26,590 posts, read 54,456,308 times
Reputation: 13016
Quote:
Originally Posted by daytonadewd View Post
OK, so you're building a home to withstand hurricanes, have a power generator, etc. Very self-sufficient 4 U.

WHERE DO YOU BUY YOUR FOOD, PRESCRIPTIONS AND HOME REPAIR MATERIALS AFTER THE STORM IN THIS RURAL AREA THAT YOU CAN AFFORD? IS YOUR EXPECTATION THAT YOU'LL BE ABLE TO GET THESE SUPPLIES STRAIGHT AWAY? What about your daily MAIL/Deliveries in such a ravaged area? (GOOD LUCK!)

The homes MIGHT be cheaper, but NOT necessarily the TAXES!
I live in a semi-rural area inland, 240 feet above sea level. Our 2004 built home will easily withstand at cat 3 without major damage. We have a safe room. (Forget the hurricane, it's the tornados it spawns that scare me!) This area has never been hit by anything stronger than a cat 3, usually it's just a TS.

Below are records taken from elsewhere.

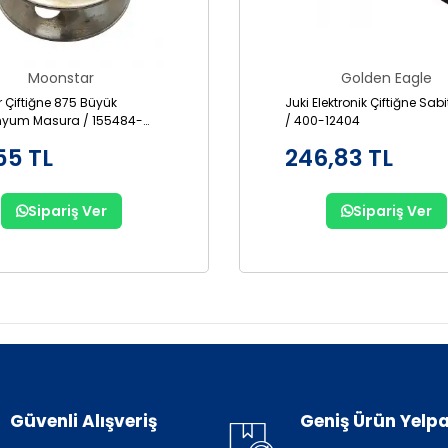
Moonstar
Golden Eagle
r Çiftiğne 875 Büyük
Juki Elektronik Çiftiğne Sab
nyum Masura / 155484-
/ 400-12404
55 TL
246,83 TL
Sipariş Ver
Sipariş Ver
Güvenli Alışveriş
Geniş Ürün Yelpa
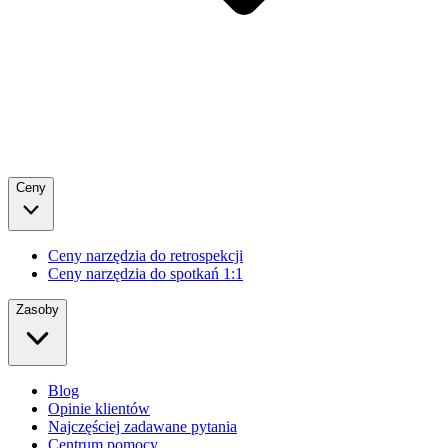
Ceny
Ceny narzędzia do retrospekcji
Ceny narzędzia do spotkań 1:1
Zasoby
Blog
Opinie klientów
Najczęściej zadawane pytania
Centrum pomocy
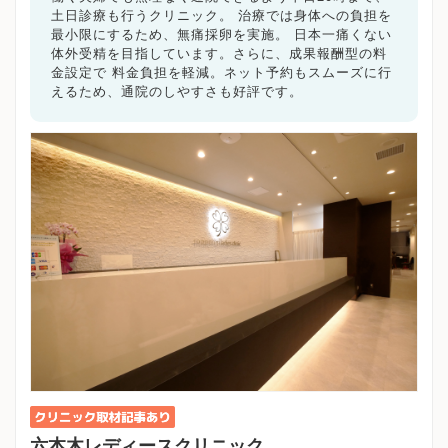
土日診療も行うクリニック。 治療では身体への負担を
最小限にするため、無痛採卵を実施。 日本一痛くない
体外受精を目指しています。さらに、成果報酬型の料
金設定で 料金負担を軽減。ネット予約もスムーズに行
えるため、通院のしやすさも好評です。
六本木レディースクリニック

At the beginning of hurricane season we make sure to have at least a weeks worth of food and water (including for the animals), plus fuel for our generator and camp stove. We also have a months worth of meds (we squirrel away by refilling asap through the year, buys us an extra month at the end of the year.) In all honesty we could probably go two weeks on food and water if we needed to.

We have blue tarps, wood strips and nails to attach them with, etc., etc.

Mail? Big whoop. My bills are all paid a month in advance, and set for autopay anyhow. I have cash in the safe--enough to buy what I need for a couple of weeks and get out if need be.

And I'm well insured, my insurance will pay for another place for me to live if my home gets blown away until it can be rebuilt. I'm NOT going to flood, I'm 240 feet above sea level and at the highest point in the neghborhood--most of the surrounding area is 20' or more lower than my home.

Some of us do have a plan, and a good one.

Agreed about the taxes, though, mine are almost $10K.